__Prompt__
Copy the listing below letter for letter, passing over each picture.

Data to process START

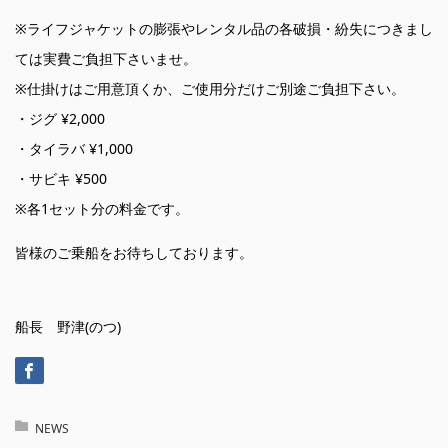
※ライフジャケットの膨張やレンタル品の各破損・紛失につきまし
ては実費ご負担下さいませ。
※仕掛けはご用意頂くか、ご使用分だけご別途ご負担下さい。
・ジグ ¥2,000
・タイラバ ¥1,000
・サビキ ¥500
※各1セット分の料金です。
皆様のご乗船をお待ちしております。
船長 野津(のつ)
NEWS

Data to process END

__Response__
※ライフジャケットの膨張やレンタル品の各破損・紛失につきまし
ては実費ご負担下さいませ。
※仕掛けはご用意頂くか、ご使用分だけご別途ご負担下さい。
・ジグ ¥2,000
・タイラバ ¥1,000
・サビキ ¥500
※各1セット分の料金です。
皆様のご乗船をお待ちしております。
船長 野津(のつ)
NEWS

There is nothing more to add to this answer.